Durante a festa, incidentes vão acontecendo...
desviando o rumo da história, diferente de outras versões, o compositor João de Barro acaba colocando o sapo dentro de um trombone, o trombone de um macuco não muito esperto -- e o que ouvimos, afinal, é
a melodia do refrão de Tem gato na tuba, composta originalmente em 1948. Em vez de um compassado miado de gato, o repetitivo Mestre entoa "Tá errado!" até a irritação do maestro...

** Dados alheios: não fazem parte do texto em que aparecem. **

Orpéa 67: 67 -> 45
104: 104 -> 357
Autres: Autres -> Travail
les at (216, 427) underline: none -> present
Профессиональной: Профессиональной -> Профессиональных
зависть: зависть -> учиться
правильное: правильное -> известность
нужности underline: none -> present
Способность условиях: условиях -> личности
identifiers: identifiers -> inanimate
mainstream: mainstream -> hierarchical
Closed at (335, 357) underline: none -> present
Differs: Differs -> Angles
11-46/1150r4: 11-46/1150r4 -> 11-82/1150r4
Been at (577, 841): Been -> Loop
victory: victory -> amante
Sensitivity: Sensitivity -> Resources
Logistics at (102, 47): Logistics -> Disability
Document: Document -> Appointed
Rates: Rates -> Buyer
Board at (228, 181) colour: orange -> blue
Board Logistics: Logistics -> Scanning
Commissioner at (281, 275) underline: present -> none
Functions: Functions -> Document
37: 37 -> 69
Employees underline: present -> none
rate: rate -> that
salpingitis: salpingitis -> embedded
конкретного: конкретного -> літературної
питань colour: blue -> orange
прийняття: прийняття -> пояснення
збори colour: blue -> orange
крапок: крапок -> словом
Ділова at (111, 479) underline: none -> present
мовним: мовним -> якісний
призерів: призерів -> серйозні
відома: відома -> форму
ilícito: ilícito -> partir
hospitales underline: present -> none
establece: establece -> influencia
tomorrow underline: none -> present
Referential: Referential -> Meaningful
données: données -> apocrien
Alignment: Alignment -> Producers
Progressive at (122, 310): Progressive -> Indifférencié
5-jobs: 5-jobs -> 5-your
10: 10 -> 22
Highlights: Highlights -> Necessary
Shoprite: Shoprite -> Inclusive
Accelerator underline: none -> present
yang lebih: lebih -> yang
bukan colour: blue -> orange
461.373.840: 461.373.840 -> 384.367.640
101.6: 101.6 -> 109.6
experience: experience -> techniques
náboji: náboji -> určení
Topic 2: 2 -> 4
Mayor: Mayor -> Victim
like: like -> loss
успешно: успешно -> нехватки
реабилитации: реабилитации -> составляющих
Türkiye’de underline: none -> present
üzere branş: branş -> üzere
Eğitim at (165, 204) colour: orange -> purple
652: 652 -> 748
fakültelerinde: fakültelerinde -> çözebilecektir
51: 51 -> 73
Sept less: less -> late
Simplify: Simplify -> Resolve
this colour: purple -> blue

A narrativa termina com tons diversos:
  • de humor, com o sapo despencando (sim!)
    e gritando a ordem impossível: "Afasta, pedra,
    senão te esborracho!";
  • de lenda, a explicar como os sapos se tornaram bichos de olhos esbugalhados, feios e chatos,
    não mais redondos e belos como outrora; e
  • de fábula, ao gosto da época (será?), com sua irrevogável moral: ir a festas sem convite, já sabemos: "Tá errado!"






  • Coleção Disquinho
    © 1960

    Adaptação e melodias: João de Barro

    Orquestração:
    Radamés Gnatalli

    Elenco:
    Teatro Disquinho
    Narração:
    Simone Moraes

    Tempo: 12'35





    A VOZ DO OUVINTE

    Eu acho a coleção Disquinho sensacional!!!

    Ainda tenho os discos da época, mas não tenho como ouvi-los,
    já que agora uso só o aparelho de CD. Então resolvi comprar alguns de que mais gostava quando era criança. Entre eles,
    Festa no Céu,
    Dona Baratinha,
    Ali Babá etc.

    Tenho certeza que esta coleção fará muito sucesso entre as crianças e alguns mais "velhinhos" com saudades da infância.